Following a hearing held pursuant to section 75 of the Civil Service Law, petitioner was found guilty of the charge that she had been disruptive and had assaulted a security officer without provocation. Petitioner was, as a result, dismissed from her job by respondent. The instant CPLR article 78 proceeding ensued.

Petitioner has raised several issues in support of her contention that respondent’s decision dismissing her from her job should be annulled. First, she argues that the hearing officer failed to make adequate findings of fact with respect to the charge against her. This contention is erroneous. The hearing officer cited the testimony of both petitioner and Cioffi in his report, both of which confirmed that petitioner caused the initial disruption and that she then refused to obey Cioffi’s lawful order to leave the building, which brought about the ensuing struggle. While he acknowledged that the testimony adduced at the hearing was at times “confusing”, the hearing officer concluded by making the finding that the result of the events in question was that Cioffi was seriously injured and that this injury was caused by petitioner’s behavior. These findings of fact were adequate to satisfy the requirement of section 75 of the Civil Service Law that “findings of fact be made in a manner such *773that the parties may be assured that the decision is based on evidence of record” so that an adequate judicial review may follow (Matter of Simpson v Wolansky, 38 NY2d 391, 396).

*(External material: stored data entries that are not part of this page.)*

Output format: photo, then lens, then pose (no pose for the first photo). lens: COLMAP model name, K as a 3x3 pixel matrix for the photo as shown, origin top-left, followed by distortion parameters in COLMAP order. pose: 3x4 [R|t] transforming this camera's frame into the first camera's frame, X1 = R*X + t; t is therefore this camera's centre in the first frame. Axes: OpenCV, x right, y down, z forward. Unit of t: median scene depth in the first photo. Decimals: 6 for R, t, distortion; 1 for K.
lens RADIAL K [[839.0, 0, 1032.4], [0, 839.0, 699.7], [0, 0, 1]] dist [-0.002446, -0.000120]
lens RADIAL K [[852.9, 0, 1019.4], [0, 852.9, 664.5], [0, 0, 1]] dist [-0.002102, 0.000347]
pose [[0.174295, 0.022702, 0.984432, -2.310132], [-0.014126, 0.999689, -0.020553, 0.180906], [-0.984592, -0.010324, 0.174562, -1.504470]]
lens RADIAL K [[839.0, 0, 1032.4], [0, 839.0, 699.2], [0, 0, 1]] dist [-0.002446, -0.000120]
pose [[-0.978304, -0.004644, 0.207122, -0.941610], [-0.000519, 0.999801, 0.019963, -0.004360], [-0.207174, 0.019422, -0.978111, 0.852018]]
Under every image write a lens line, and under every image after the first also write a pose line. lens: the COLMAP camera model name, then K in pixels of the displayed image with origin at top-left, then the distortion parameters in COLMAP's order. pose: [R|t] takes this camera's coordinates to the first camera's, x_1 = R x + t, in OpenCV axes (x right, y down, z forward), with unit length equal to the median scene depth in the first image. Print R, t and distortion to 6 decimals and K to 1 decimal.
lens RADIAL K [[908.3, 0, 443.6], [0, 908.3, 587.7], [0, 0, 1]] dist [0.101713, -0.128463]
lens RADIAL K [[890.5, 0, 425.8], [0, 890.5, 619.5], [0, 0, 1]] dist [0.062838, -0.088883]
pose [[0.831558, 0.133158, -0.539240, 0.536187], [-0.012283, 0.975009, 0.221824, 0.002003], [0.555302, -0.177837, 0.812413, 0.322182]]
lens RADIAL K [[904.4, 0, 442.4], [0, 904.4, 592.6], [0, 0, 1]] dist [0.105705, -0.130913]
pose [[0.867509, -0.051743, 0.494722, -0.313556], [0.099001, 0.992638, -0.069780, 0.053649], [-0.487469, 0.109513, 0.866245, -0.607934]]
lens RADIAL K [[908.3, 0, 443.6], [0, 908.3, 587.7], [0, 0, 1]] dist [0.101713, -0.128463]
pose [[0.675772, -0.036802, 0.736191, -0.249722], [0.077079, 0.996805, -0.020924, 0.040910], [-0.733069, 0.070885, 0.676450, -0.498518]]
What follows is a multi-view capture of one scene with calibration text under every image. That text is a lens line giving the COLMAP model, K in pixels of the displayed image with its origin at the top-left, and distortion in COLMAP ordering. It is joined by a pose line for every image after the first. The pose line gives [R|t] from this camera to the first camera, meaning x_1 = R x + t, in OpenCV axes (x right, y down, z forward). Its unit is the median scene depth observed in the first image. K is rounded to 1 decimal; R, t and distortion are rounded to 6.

We are similarly unpersuaded by petitioner’s contention that she did not receive a fair and impartial hearing in that the hearing officer, Philip Murray, is the Chief Attorney for the Department of Social Services and, as such, is the supervisor of the attorney who represented respondent at the hearing, with the alleged result that Murray was privy to information which might have prejudiced him against petitioner. It should be noted that the appointment of Murray as hearing officer was in compliance with subdivision 2 of section 75 of the Civil Service Law. Further, there is no indication in the record either that he possessed information which would have biased him against petitioner or that she, in fact, received anything other than a fair and impartial hearing (see Matter of O’Neil v De Santis, 40 AD2d 924).

We are also unpersuaded by petitioner’s contention that respondent’s decision finding her guilty of misconduct was not supported by substantial evidence in the record. Petitioner argues that the record shows that her conduct was the direct result of provocation on Cioffi’s part. However, the only evidence in the record of provocation which might have justified petitioner’s conduct was contained in her own testimony. This testimony was rebutted by that of Cioffi and a number of bystander witnesses who attested that petitioner attacked Cioffi without provocation. Since it is the province of the hearing officer to determine issues of credibility, where substantial evidence exists to support his determination, as it does here, this determination must be sustained (Matter of Collins v Codd, 38 NY2d 269, 270).

Finally, petitioner argues that the punishment of termination from her employment was unduly severe. However, the disciplinary sanction imposed in an administrative hearing will not be disturbed unless it is so severe, in view of the offense, as to be “ ‘ “shocking to one’s sense of fairness” ’ ” (Matter of Pell v Board of Educ., 34 NY2d 222, 233). The punishment of dismissal was a fair one here. Not only did petitioner’s behavior result in serious injury to another person, but she proved herself to be possessed of an ungovernable and violent temper. Given the fact that petitioner worked in a department engaged in service to the general public, it would have been unwise to restore her to employment there.

Since respondent’s decision is supported by substantial evidence in the record as a whole (see 300 Gramatan Ave. Assoc, v *774State Div. of Human Rights, 45 NY2d 176, 179-180), it must be confirmed.

Determination confirmed, and petition dismissed, without costs. Mahoney, P. J., Kane, Casey, Weiss and Levine, JJ., concur.